** REQUIRED ACTION **
Your answer should contain every line of the records, transcribed word for word.

[Opening SUPPLIED RECORDS section]

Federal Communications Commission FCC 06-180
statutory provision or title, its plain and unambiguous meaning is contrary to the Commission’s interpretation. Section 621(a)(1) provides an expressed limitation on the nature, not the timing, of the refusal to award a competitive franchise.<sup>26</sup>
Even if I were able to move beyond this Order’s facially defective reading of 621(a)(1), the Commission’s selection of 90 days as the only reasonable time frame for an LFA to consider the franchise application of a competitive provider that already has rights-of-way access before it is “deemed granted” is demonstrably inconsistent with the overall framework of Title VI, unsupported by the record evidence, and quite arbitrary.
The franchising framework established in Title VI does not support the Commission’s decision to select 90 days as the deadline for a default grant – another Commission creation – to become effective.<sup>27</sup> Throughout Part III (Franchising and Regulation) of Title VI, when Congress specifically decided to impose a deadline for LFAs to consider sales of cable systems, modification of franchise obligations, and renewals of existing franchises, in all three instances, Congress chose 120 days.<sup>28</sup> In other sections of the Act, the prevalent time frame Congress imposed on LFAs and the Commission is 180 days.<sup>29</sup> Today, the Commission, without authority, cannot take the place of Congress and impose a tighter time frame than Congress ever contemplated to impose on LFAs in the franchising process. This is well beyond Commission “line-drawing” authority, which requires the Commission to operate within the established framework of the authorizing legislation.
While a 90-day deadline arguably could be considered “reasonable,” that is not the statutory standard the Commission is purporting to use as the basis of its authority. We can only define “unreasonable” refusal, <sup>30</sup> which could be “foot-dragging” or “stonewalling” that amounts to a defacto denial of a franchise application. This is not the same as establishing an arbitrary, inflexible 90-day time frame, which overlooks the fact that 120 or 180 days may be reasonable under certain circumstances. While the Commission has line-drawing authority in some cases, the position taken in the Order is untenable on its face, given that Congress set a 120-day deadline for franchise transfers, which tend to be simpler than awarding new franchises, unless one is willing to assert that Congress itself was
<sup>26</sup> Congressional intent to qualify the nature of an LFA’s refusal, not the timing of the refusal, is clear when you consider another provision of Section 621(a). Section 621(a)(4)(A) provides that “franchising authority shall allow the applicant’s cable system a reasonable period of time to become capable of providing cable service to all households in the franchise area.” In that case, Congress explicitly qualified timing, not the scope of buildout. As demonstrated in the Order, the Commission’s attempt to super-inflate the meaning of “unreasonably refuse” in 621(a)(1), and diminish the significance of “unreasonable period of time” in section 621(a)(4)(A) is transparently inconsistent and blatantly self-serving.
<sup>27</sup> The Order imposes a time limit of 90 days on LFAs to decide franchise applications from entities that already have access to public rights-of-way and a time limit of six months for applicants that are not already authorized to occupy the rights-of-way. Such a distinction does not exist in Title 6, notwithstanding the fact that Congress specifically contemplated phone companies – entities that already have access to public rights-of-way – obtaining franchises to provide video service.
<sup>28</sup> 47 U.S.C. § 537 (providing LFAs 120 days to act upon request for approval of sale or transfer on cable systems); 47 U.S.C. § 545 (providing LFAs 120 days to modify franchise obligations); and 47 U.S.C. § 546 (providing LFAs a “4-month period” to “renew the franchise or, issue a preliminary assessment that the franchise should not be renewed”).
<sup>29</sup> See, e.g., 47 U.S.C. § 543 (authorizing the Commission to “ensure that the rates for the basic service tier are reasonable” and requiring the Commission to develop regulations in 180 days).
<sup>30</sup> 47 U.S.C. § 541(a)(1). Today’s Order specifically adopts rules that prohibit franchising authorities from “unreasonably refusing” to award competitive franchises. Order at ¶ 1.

[Closing SUPPLIED RECORDS section]

** ANSWER BOX **
Federal Communications Commission FCC 06-180
statutory provision or title, its plain and unambiguous meaning is contrary to the Commission’s interpretation. Section 621(a)(1) provides an expressed limitation on the nature, not the timing, of the refusal to award a competitive franchise.<sup>26</sup>
Even if I were able to move beyond this Order’s facially defective reading of 621(a)(1), the Commission’s selection of 90 days as the only reasonable time frame for an LFA to consider the franchise application of a competitive provider that already has rights-of-way access before it is “deemed granted” is demonstrably inconsistent with the overall framework of Title VI, unsupported by the record evidence, and quite arbitrary.
The franchising framework established in Title VI does not support the Commission’s decision to select 90 days as the deadline for a default grant – another Commission creation – to become effective.<sup>27</sup> Throughout Part III (Franchising and Regulation) of Title VI, when Congress specifically decided to impose a deadline for LFAs to consider sales of cable systems, modification of franchise obligations, and renewals of existing franchises, in all three instances, Congress chose 120 days.<sup>28</sup> In other sections of the Act, the prevalent time frame Congress imposed on LFAs and the Commission is 180 days.<sup>29</sup> Today, the Commission, without authority, cannot take the place of Congress and impose a tighter time frame than Congress ever contemplated to impose on LFAs in the franchising process. This is well beyond Commission “line-drawing” authority, which requires the Commission to operate within the established framework of the authorizing legislation.
While a 90-day deadline arguably could be considered “reasonable,” that is not the statutory standard the Commission is purporting to use as the basis of its authority. We can only define “unreasonable” refusal, <sup>30</sup> which could be “foot-dragging” or “stonewalling” that amounts to a defacto denial of a franchise application. This is not the same as establishing an arbitrary, inflexible 90-day time frame, which overlooks the fact that 120 or 180 days may be reasonable under certain circumstances. While the Commission has line-drawing authority in some cases, the position taken in the Order is untenable on its face, given that Congress set a 120-day deadline for franchise transfers, which tend to be simpler than awarding new franchises, unless one is willing to assert that Congress itself was
<sup>26</sup> Congressional intent to qualify the nature of an LFA’s refusal, not the timing of the refusal, is clear when you consider another provision of Section 621(a). Section 621(a)(4)(A) provides that “franchising authority shall allow the applicant’s cable system a reasonable period of time to become capable of providing cable service to all households in the franchise area.” In that case, Congress explicitly qualified timing, not the scope of buildout. As demonstrated in the Order, the Commission’s attempt to super-inflate the meaning of “unreasonably refuse” in 621(a)(1), and diminish the significance of “unreasonable period of time” in section 621(a)(4)(A) is transparently inconsistent and blatantly self-serving.
<sup>27</sup> The Order imposes a time limit of 90 days on LFAs to decide franchise applications from entities that already have access to public rights-of-way and a time limit of six months for applicants that are not already authorized to occupy the rights-of-way. Such a distinction does not exist in Title 6, notwithstanding the fact that Congress specifically contemplated phone companies – entities that already have access to public rights-of-way – obtaining franchises to provide video service.
<sup>28</sup> 47 U.S.C. § 537 (providing LFAs 120 days to act upon request for approval of sale or transfer on cable systems); 47 U.S.C. § 545 (providing LFAs 120 days to modify franchise obligations); and 47 U.S.C. § 546 (providing LFAs a “4-month period” to “renew the franchise or, issue a preliminary assessment that the franchise should not be renewed”).
<sup>29</sup> See, e.g., 47 U.S.C. § 543 (authorizing the Commission to “ensure that the rates for the basic service tier are reasonable” and requiring the Commission to develop regulations in 180 days).
<sup>30</sup> 47 U.S.C. § 541(a)(1). Today’s Order specifically adopts rules that prohibit franchising authorities from “unreasonably refusing” to award competitive franchises. Order at ¶ 1.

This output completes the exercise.